In comparison to what is already known about specific mutations that drive early-stage cancer growth—several now targeted by treatments—researchers understand less about the continual accumulation of new abnormalities within tumors and how they eventually generate cancerous cells capable of spreading to other areas of the body through a development called metastasis.
In recent years, scientists have made an increasing number of discoveries about metastasis, raising hopes that better treatments might be developed to save the lives of those with advanced cancers. It turns out that one type of abnormality that often pops up in metastatic tumor cells affects a process known as alternative splicing.
RNA Structure Drives Aberrant Splicing
Alternative splicing determines which protein will be produced by a specific gene once the DNA of that gene has been transcribed into RNA, the coding template that factories within cells use to make proteins. Humans have more than 20,000 genes, relatively few in comparison to the number of proteins required for normal development and function.
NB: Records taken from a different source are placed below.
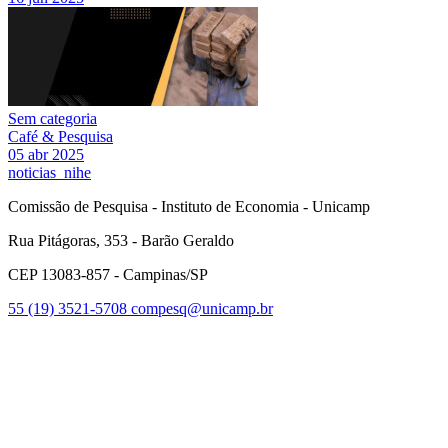
Sem categoria
Café & Pesquisa
05 abr 2025
noticias_nihe
Comissão de Pesquisa - Instituto de Economia - Unicamp
Rua Pitágoras, 353 - Barão Geraldo
CEP 13083-857 - Campinas/SP
55 (19) 3521-5708
compesq@unicamp.br
Link para o Facebook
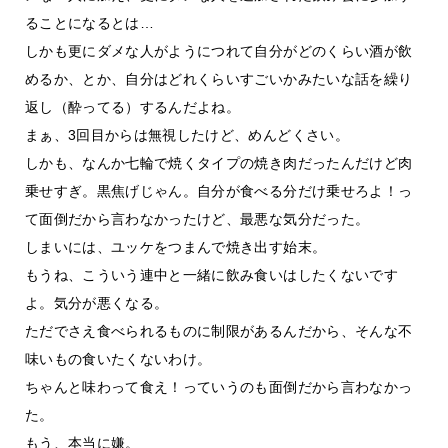
ることになるとは…
しかも更にダメな人がようにつれて自分がどのくらい酒が飲
めるか、とか、自分はどれくらいすごいかみたいな話を繰り
返し（酔ってる）するんだよね。
まぁ、3回目からは無視したけど、めんどくさい。
しかも、なんか七輪で焼くタイプの焼き肉だったんだけど肉
乗せすぎ。黒焦げじゃん。自分が食べる分だけ乗せろよ！っ
て面倒だから言わなかったけど、最悪な気分だった。
しまいには、ユッケをつまんで焼き出す始末。
もうね、こういう連中と一緒に飲み食いはしたくないです
よ。気分が悪くなる。
ただでさえ食べられるものに制限があるんだから、そんな不
味いもの食いたくないわけ。
ちゃんと味わって食え！っていうのも面倒だから言わなかっ
た。
もう、本当に嫌。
Cells can splice and recombine the RNA template created from a given gene in a variety of ways, resulting in a set of alternative templates that each produce a unique protein. We rely on this process to make all the genetic “recipes” required to produce our entire repertoire of proteins.
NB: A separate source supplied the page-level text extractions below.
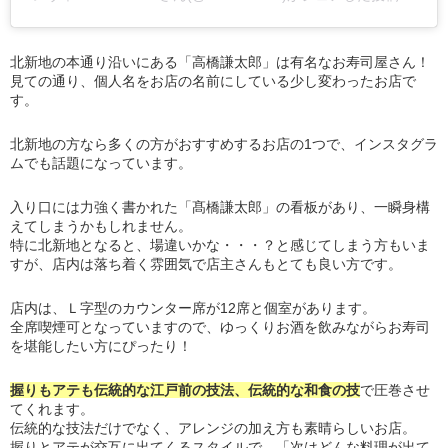
北新地の本通り沿いにある「高橋謙太郎」は有名なお寿司屋さん！
見ての通り、個人名をお店の名前にしている少し変わったお店で
す。
北新地の方なら多くの方がおすすめするお店の1つで、インスタグラ
ムでも話題になっています。
入り口には力強く書かれた「髙橋謙太郎」の看板があり、一瞬身構
えてしまうかもしれません。
特に北新地となると、場違いかな・・・？と感じてしまう方もいま
すが、店内は落ち着く雰囲気で店主さんもとても良い方です。
店内は、Ｌ字型のカウンター席が12席と個室があります。
全席喫煙可となっていますので、ゆっくりお酒を飲みながらお寿司
を堪能したい方にぴったり！
握りもアテも伝統的な江戸前の技法、伝統的な和食の技
で圧巻させ
てくれます。
伝統的な技法だけでなく、アレンジの加え方も素晴らしいお店。
握りとアテが交互に出てくるスタイルで、「次はどんな料理が出て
Scientists have discovered that abnormal patterns of alternative splicing occur in cancer and result in the production of abnormal proportions of these related, yet distinct proteins.
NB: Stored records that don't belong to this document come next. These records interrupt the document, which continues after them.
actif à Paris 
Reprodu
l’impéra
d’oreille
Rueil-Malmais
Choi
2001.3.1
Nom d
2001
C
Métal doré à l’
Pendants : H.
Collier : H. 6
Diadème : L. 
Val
In a new study published online in Science on May 14, researchers led by Hani Goodarzi, Ph.D., an assistant professor in the Department of Biochemistry and Biophysics and a member of the UCSF Helen Diller Family Comprehensive Cancer Center, determined that a specific variant of a protein called plectin is overproduced as a result of abnormal alternative splicing in many cases of metastatic breast cancer. In healthy tissue, plectin plays a role in determining elasticity and mechanical integrity.
First, the UCSF scientists used computational techniques they developed to analyze RNA sequences and structures from both highly metastatic and less metastatic breast cancer cells. They then identified specific RNA structural characteristics that defined a subset of alternative splicing sites associated with metastatic cancer.
“We found a previously unknown RNA structure that acts to enhance splicing, and determined that this structural element drives aberrant alternative splicing in highly metastatic breast cancer,” Goodarzi said.
Stopping Metastasis by Blocking the Site of Deviant RNA Splicing
To treat metastatic breast cancer, the study authors suggested, it may be possible to target the RNA splice site that generates the invasion-promoting variant of plectin with small bits of complementary RNA that bind to the splice site sequence and block splicing.
In the team’s experiments, this approach worked to lower the rate of metastasis in a mouse model of breast cancer. A similar strategy has already been used to treat spinal muscular dystrophy, in which abnormal alternative splicing also plays a role.
The mechanism for enhancing splicing at this RNA site also was previously unknown. The researchers discovered that a protein called SNRPA1, which plays a role in normal alternative splicing as part of a coordinated ensemble of molecules called a “spliceosome,” also has a side hustle—enabling splicing at the distinctive plectin-associated RNA motif the researchers identified.
“We discovered that independently from its well-known function, SNRPA1 is moonlighting, all on its own,” Goodarzi said. “In a mouse model of breast cancer we found that by binding this specific splicing enhancer in RNA, SNRPA1 acts as a promoter of breast cancer metastasis.”
The researchers also analyzed clinical data from more than 1,700 breast cancer cases and determined that higher levels of SNRPA1 were associated with worse outcomes for breast cancer patients.